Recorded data
Content starts
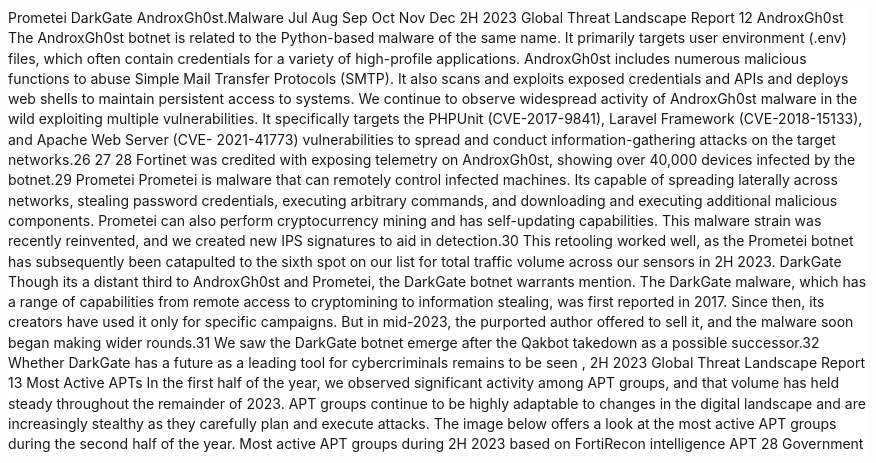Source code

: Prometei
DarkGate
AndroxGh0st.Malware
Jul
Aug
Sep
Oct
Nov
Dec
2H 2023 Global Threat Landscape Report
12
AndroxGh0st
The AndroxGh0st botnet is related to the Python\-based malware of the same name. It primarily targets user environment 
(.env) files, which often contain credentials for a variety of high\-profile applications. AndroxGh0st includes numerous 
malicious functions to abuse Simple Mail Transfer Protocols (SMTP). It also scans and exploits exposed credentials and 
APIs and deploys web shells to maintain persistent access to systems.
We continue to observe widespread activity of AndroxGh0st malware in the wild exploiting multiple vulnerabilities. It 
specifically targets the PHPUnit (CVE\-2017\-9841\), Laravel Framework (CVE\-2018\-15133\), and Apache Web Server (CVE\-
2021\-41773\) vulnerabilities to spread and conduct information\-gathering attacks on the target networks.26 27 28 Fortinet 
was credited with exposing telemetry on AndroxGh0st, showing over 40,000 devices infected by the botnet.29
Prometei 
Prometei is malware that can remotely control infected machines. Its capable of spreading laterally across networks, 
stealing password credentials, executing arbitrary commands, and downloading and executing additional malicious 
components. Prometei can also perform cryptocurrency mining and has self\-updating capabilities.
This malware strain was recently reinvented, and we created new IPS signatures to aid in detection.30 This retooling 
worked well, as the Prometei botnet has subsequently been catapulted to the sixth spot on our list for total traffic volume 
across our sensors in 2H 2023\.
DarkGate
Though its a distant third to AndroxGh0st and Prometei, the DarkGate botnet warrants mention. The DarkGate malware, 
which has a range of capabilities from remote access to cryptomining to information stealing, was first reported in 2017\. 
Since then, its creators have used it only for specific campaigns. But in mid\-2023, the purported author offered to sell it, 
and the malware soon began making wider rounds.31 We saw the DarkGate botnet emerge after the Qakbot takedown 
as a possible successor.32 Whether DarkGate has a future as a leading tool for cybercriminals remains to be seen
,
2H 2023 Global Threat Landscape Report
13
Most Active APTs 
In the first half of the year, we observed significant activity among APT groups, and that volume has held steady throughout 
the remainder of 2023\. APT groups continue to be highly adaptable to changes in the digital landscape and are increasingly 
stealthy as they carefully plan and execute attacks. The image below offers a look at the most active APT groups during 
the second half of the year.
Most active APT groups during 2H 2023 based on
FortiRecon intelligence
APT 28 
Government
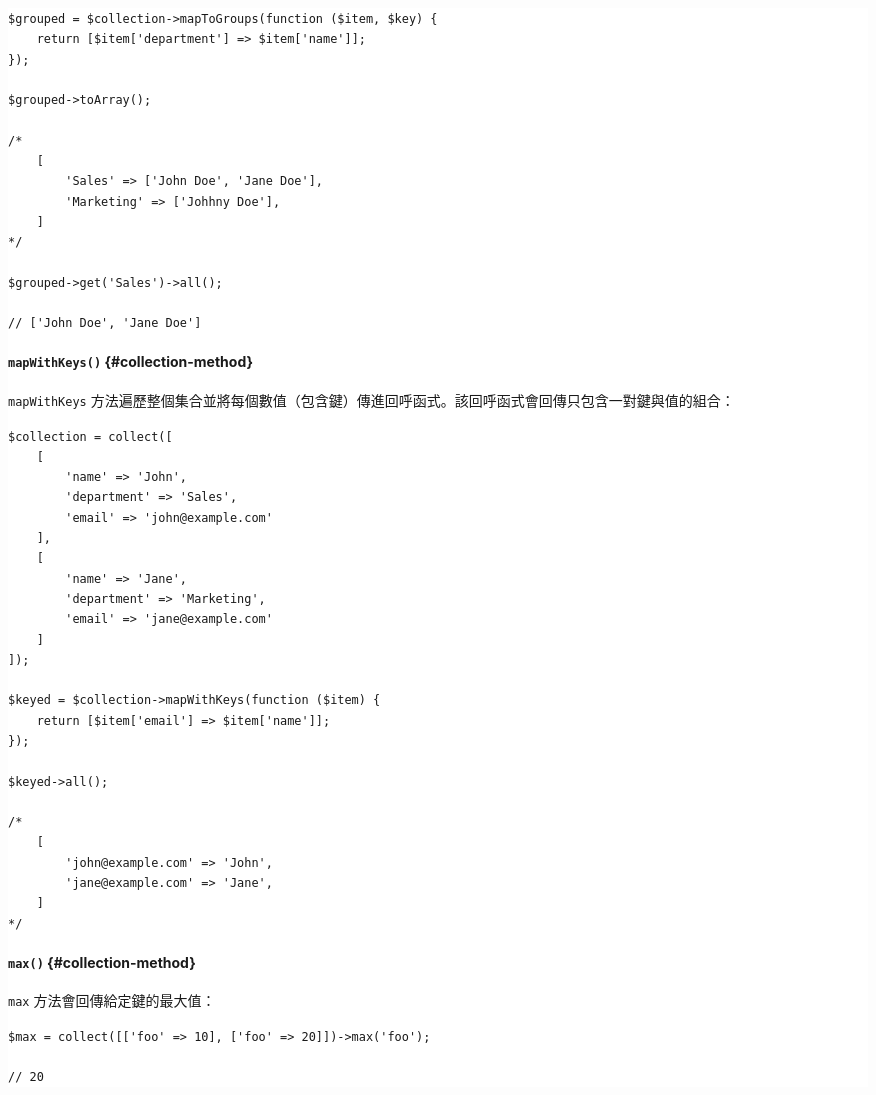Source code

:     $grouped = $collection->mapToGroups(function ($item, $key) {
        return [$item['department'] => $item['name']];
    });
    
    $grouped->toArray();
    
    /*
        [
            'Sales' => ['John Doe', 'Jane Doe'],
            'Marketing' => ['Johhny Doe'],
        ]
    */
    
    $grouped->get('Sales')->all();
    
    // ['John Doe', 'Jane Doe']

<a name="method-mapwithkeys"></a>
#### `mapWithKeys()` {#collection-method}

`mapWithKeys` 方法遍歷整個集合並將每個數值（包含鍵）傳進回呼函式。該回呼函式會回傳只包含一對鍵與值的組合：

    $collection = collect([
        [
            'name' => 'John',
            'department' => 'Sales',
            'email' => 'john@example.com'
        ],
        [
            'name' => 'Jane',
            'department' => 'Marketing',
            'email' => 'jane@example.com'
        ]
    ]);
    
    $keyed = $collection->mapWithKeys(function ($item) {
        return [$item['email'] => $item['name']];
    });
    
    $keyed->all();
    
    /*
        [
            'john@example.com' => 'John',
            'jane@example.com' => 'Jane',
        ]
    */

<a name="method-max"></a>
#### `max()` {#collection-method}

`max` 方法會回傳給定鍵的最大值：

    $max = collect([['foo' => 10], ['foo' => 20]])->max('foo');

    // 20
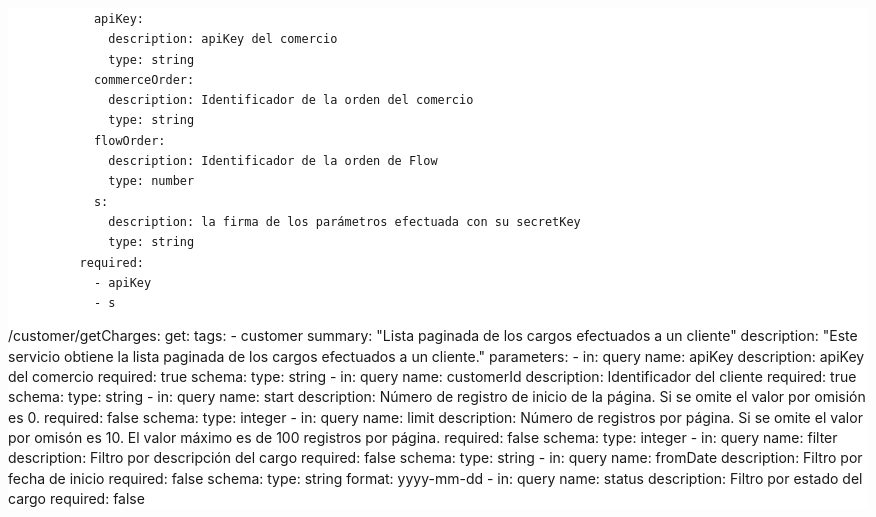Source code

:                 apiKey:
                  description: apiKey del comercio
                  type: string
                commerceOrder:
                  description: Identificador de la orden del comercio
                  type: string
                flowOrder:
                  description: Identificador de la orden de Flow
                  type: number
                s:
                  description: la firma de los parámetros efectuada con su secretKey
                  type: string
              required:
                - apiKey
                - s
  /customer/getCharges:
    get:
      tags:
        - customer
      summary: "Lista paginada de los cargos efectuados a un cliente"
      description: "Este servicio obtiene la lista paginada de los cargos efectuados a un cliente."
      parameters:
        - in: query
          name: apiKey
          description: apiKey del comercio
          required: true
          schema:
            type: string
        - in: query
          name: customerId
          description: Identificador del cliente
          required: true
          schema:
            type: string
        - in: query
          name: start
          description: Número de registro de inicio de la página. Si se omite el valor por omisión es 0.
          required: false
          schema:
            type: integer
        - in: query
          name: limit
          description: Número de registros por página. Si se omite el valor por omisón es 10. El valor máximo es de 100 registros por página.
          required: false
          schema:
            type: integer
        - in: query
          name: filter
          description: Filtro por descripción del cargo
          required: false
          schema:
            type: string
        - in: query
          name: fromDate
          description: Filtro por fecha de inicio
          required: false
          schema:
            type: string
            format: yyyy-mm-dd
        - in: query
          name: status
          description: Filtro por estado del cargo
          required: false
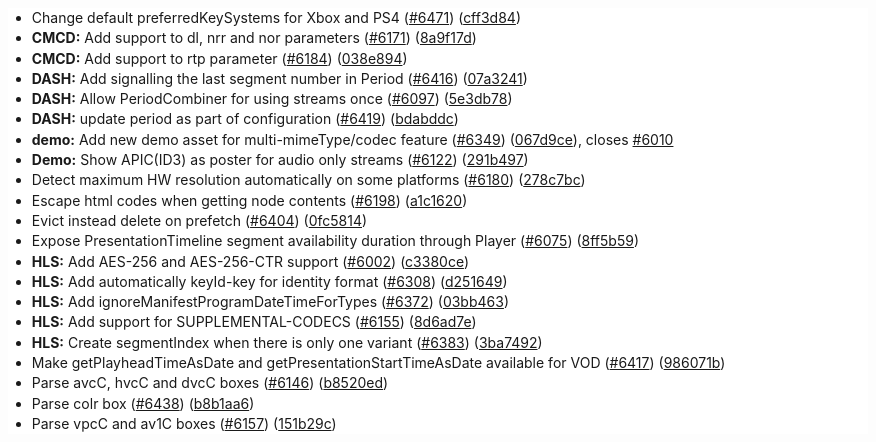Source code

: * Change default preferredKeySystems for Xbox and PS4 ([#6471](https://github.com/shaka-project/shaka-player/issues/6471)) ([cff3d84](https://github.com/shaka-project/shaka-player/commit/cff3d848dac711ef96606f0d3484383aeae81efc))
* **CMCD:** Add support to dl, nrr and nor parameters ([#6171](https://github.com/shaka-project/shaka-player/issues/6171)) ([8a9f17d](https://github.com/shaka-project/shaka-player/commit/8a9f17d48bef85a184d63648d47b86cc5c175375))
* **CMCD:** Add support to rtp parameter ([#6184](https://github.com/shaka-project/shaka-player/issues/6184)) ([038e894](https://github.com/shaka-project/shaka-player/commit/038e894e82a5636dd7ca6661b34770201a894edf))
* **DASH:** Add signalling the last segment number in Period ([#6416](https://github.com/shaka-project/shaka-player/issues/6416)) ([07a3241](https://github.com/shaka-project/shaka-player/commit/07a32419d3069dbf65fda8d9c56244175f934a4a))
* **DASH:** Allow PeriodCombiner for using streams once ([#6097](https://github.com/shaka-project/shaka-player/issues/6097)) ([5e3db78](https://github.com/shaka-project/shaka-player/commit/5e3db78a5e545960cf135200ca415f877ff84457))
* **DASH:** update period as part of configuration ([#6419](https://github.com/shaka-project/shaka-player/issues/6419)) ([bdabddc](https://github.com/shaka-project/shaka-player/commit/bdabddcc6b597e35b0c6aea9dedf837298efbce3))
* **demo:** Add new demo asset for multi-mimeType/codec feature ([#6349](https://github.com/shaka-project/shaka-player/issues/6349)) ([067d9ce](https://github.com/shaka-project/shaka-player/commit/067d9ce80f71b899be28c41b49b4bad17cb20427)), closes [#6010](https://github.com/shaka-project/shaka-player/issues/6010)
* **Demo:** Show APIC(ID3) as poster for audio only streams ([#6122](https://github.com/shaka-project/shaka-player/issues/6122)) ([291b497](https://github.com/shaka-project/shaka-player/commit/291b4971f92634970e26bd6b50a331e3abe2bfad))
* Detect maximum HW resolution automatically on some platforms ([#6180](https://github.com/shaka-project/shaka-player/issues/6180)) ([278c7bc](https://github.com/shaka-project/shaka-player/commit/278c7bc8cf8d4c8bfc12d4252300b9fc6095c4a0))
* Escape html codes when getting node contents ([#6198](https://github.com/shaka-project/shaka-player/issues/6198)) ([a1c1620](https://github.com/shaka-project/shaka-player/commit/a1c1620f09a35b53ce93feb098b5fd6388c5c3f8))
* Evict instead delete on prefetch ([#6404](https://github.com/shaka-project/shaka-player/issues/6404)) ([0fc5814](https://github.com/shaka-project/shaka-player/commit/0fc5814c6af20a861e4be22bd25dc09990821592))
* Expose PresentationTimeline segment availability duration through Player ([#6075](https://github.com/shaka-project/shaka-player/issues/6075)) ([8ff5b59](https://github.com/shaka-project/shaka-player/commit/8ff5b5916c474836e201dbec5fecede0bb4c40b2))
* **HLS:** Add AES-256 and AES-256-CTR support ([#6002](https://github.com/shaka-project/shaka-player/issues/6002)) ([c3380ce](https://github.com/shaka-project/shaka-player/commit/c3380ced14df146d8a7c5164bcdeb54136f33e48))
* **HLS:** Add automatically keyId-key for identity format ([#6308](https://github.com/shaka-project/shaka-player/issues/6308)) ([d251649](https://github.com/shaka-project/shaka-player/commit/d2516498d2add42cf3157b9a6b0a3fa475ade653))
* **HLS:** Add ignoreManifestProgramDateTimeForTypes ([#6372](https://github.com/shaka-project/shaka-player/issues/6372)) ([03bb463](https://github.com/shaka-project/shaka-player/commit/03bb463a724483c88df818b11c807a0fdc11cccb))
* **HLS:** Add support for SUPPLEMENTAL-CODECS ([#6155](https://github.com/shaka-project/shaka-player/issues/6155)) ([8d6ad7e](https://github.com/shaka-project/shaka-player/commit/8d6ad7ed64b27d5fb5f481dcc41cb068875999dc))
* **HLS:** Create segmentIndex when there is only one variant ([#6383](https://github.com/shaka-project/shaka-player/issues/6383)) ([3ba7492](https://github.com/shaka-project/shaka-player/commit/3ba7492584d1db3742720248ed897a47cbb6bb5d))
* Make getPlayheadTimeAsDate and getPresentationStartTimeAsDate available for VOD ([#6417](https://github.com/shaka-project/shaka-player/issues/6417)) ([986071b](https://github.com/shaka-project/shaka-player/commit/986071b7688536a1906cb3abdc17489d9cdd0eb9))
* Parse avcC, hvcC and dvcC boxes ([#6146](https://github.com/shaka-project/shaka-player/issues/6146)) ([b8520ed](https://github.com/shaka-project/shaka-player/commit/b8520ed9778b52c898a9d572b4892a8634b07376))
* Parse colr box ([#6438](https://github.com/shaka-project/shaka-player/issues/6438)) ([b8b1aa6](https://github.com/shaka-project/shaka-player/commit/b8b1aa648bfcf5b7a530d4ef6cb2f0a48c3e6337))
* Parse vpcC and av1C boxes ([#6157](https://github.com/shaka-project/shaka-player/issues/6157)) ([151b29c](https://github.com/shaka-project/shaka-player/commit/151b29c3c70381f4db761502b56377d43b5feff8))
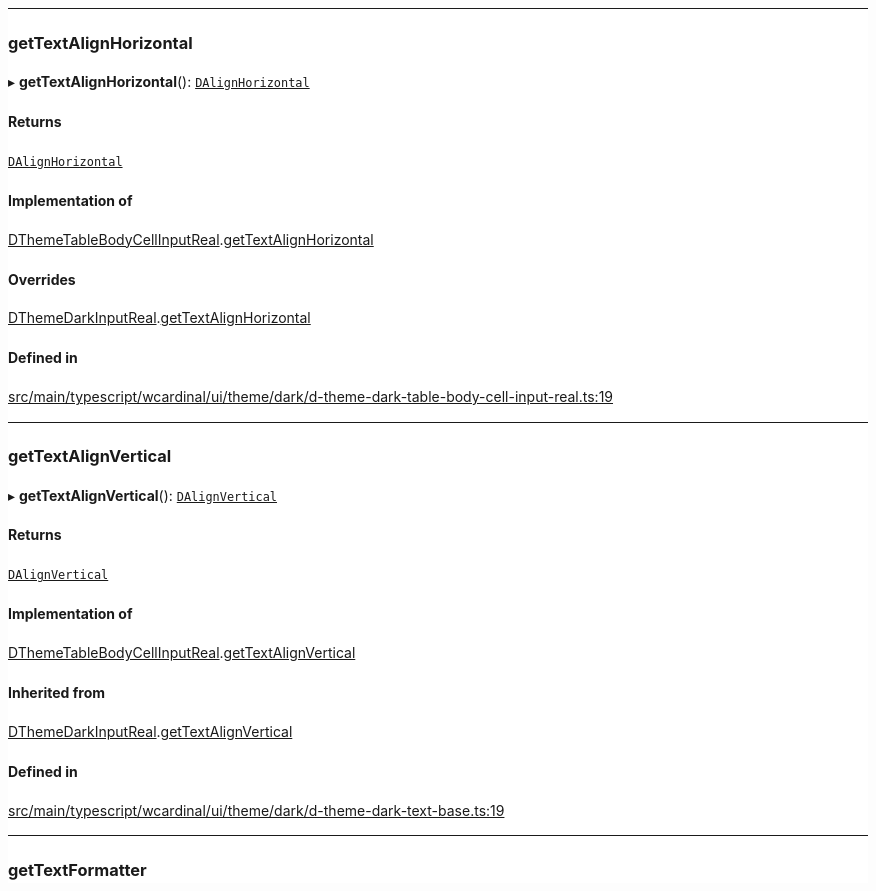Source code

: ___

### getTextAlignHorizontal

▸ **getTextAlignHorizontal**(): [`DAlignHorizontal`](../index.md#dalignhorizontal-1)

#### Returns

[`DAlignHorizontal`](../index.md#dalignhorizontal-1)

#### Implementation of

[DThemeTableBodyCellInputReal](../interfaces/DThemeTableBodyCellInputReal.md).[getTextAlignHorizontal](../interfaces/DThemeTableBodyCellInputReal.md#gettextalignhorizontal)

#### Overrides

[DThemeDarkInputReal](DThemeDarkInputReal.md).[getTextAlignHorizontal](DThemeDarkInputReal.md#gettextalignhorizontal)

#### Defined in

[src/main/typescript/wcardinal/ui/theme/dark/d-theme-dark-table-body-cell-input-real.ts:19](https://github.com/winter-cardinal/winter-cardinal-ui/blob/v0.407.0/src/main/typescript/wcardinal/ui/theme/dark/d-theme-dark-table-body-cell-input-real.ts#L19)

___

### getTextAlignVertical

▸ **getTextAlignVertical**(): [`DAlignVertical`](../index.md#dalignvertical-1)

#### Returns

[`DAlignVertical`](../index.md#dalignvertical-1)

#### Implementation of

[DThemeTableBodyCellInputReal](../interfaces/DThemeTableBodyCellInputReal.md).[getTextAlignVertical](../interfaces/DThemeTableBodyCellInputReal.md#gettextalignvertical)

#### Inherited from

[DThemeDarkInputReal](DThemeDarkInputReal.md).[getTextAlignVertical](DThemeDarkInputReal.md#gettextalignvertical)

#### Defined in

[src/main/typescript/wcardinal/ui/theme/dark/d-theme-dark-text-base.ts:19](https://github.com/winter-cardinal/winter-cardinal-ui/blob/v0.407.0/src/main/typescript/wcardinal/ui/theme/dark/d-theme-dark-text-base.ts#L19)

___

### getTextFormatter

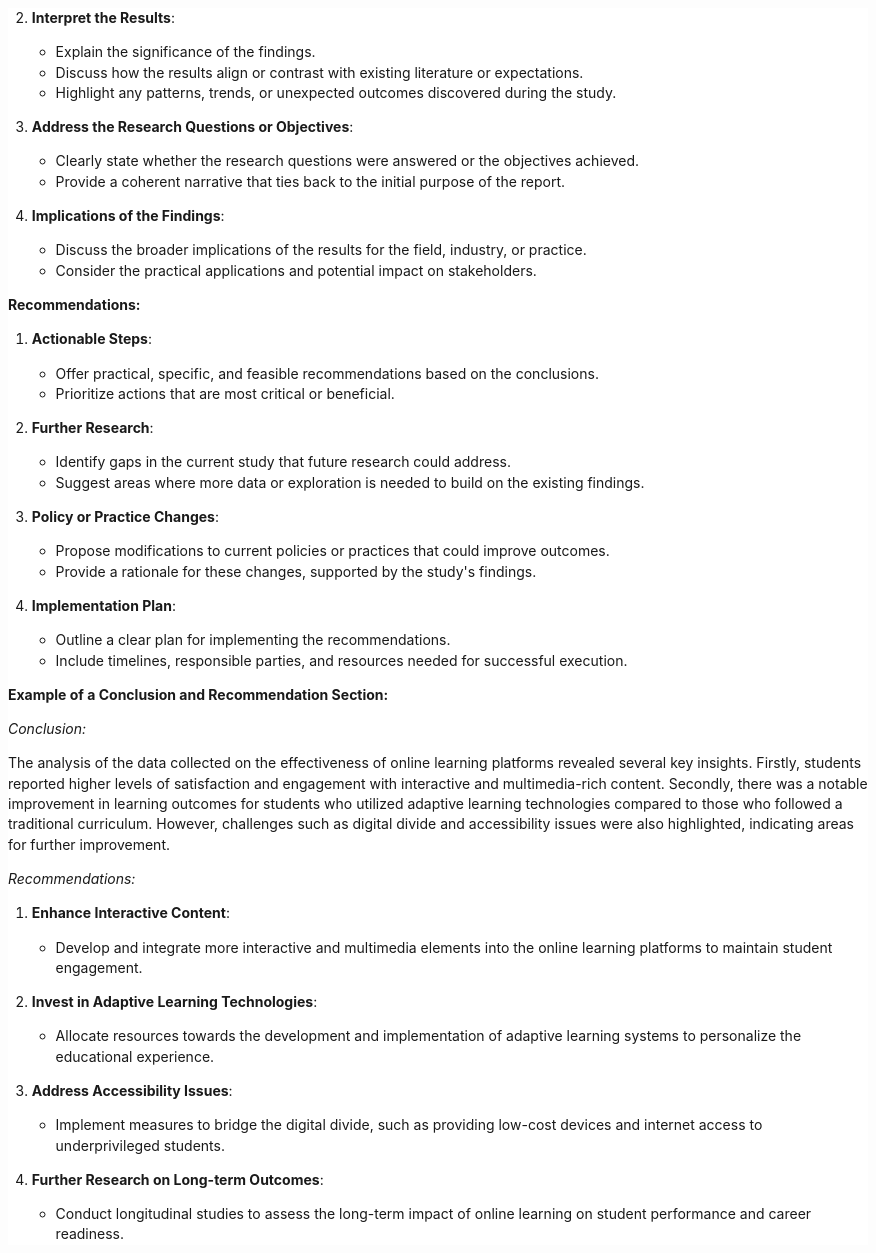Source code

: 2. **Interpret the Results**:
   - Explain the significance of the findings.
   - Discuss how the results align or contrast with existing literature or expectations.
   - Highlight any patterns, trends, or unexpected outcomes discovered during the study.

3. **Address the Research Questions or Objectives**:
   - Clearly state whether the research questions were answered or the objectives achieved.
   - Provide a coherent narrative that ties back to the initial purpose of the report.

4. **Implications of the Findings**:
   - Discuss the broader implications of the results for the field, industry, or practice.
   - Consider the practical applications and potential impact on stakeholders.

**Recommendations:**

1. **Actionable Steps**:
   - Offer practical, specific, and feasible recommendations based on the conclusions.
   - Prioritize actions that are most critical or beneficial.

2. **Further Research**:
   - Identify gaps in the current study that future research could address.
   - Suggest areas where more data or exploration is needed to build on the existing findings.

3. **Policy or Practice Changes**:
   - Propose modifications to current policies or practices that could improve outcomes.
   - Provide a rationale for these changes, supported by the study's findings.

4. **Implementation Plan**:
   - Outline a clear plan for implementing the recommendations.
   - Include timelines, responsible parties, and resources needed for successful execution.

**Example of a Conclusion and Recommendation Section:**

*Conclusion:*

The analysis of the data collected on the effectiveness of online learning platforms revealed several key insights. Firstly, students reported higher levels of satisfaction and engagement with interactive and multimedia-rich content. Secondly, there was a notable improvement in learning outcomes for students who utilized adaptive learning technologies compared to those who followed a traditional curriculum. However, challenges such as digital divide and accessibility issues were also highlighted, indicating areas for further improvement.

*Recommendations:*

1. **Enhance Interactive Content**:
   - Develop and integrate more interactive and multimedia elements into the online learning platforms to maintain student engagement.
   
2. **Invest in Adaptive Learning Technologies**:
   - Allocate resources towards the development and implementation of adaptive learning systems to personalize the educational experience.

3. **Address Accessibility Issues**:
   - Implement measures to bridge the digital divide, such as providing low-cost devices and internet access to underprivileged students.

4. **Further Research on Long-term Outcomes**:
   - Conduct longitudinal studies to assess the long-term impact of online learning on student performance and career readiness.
Content ends
> Job item
Looking through the data above, copy out each line in which the string "there" occurs.

> Exercise output
* **HLS:** Create segmentIndex when there is only one variant ([#6383](https://github.com/shaka-project/shaka-player/issues/6383)) ([3ba7492](https://github.com/shaka-project/shaka-player/commit/3ba7492584d1db3742720248ed897a47cbb6bb5d))
The analysis of the data collected on the effectiveness of online learning platforms revealed several key insights. Firstly, students reported higher levels of satisfaction and engagement with interactive and multimedia-rich content. Secondly, there was a notable improvement in learning outcomes for students who utilized adaptive learning technologies compared to those who followed a traditional curriculum. However, challenges such as digital divide and accessibility issues were also highlighted, indicating areas for further improvement.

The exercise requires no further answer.